О литературе сказать нечего. Она вся заключается в двух или трех журналах и в альманахах. Пушкин, сказывают, поехал в деревню; теперь самое время случки его с музою: глубокая осень. Целое лето кружился он в вихре петербургской жизни, воспевал Закревскую; вот четыре стиха, которые дошли до меня:
И мимо всех условий света Стремится до утраты сил, Как беззаконная комета В кругу рассчисленном светил.
Еще написал он народную балладу «Утопленник», где много силы:
И в опухнувшее телоРаки черные впились.
Вероятно, все это будет в «Северных Цветах»; будет много и моего и прекрасно рассказанная сказка Боратыеского, который кончил также и свой «Бальный вечер». Чем более вижусь с Боратынским, тем более люблю его за чувства, за ум, удивительно тонкий и глубокий, раздробительный. Возьми его врасплох, как хочешь: везде и всегда найдешь его с новою своею мыслью, с собственным воззрением на предмет. Сегодня разговорились мы с ним о Филарете, к которому возит его тесть Энгельгардт. Он говорит, что ему Филарет и вообще наши монахи сановные напоминают всегда что-то женское: рясы, как юбка, и в обращении какое-то кокетство, игра затверженной роли и прочее. Мне кажется, это замечание удивительно верно. Филарет критиковал в «Борисе Годунове» сцену кельи отца Пимена, в которой лежит на полу Гришка Отрепьев, во-первых, потому, что в монастырях монахи не спят по двое; положим, это так; но далее: зачем заставлять Отрепьева валяться на полу? «Взойдите», говорит он, «в любой монастырь, в любую келью: вы найдете у каждого монаха какую ни есть постелитку, не богатую, но по крайней мере чистую». Каково это тебе покажется, господин филофиларет? И не правду ли отгадал я в своем поэте, когда заставил его сказать:
И что я в умники попал –Не знаю, как случилось.

- ПОРЯДОК РАБОТЫ
• a. Проверьте по отрывку, верны ли утверждения (i), (ii) и (iii): на каждое ответьте «да» или «нет» и дословно приведите слова отрывка, которые это решают.
(i) По слухам, Пушкин уехал в деревню.
(ii) Автор считает замечание Боратынского о монахах неверным.
(iii) Чем чаще автор видится с Боратынским, тем больше его любит.
• b. Перепишите из отрывка слово в слово кусок от «О литературе сказать» до «кругу рассчисленном светил.» включительно.

- ИСХОДНЫЙ МАТЕРИАЛ

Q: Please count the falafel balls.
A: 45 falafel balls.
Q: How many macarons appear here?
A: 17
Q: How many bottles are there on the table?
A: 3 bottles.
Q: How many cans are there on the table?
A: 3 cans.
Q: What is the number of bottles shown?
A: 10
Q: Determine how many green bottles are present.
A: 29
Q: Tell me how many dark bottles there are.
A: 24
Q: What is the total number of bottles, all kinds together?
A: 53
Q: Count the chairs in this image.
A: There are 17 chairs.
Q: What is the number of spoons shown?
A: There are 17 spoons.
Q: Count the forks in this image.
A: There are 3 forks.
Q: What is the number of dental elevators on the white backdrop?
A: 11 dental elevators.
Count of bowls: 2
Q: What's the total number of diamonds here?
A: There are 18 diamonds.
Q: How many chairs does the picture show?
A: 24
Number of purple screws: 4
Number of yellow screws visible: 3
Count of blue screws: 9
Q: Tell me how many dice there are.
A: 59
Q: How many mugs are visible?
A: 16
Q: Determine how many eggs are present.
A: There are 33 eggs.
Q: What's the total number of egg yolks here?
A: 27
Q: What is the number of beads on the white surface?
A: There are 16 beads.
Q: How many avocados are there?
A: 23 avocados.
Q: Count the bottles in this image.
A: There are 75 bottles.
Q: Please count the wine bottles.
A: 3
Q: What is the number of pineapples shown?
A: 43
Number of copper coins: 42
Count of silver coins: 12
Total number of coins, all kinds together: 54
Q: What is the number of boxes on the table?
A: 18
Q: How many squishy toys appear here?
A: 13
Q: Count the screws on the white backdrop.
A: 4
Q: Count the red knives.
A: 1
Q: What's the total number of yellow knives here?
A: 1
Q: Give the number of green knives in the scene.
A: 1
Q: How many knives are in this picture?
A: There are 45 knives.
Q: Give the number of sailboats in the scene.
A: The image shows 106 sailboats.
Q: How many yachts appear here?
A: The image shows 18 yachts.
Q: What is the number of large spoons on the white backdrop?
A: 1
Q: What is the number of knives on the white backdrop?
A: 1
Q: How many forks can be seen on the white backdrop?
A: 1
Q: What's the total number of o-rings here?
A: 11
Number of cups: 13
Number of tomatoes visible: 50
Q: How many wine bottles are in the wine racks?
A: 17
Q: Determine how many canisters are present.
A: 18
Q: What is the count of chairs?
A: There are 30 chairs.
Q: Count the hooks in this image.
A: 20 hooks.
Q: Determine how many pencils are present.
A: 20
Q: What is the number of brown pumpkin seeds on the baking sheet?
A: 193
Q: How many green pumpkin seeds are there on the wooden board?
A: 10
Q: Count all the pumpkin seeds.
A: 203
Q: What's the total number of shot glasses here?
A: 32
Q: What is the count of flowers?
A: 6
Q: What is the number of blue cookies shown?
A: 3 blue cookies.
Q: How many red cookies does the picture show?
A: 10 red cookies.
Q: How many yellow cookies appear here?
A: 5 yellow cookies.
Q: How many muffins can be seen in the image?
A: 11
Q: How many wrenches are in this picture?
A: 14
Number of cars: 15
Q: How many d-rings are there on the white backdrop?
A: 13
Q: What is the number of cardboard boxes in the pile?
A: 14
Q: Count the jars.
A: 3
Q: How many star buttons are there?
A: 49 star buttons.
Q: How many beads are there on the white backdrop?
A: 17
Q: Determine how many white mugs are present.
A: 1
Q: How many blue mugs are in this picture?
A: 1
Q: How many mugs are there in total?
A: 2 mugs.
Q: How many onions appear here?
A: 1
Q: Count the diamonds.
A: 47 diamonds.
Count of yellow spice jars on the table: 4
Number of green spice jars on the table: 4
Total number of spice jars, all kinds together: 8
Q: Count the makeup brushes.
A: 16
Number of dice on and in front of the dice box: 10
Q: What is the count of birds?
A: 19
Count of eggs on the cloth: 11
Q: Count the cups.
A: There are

- ОТВЕТЫ НА ЗАДАНИЯ
• a.
(i) Да: «Пушкин, сказывают, поехал в деревню».
(ii) Нет: «Мне кажется, это замечание удивительно верно».
(iii) Да: «Чем более вижусь с Боратынским, тем более люблю его».

• b.
О литературе сказать нечего. Она вся заключается в двух или трех журналах и в альманахах. Пушкин, сказывают, поехал в деревню; теперь самое время случки его с музою: глубокая осень. Целое лето кружился он в вихре петербургской жизни, воспевал Закревскую; вот четыре стиха, которые дошли до меня:
И мимо всех условий света Стремится до утраты сил, Как беззаконная комета В кругу рассчисленном светил.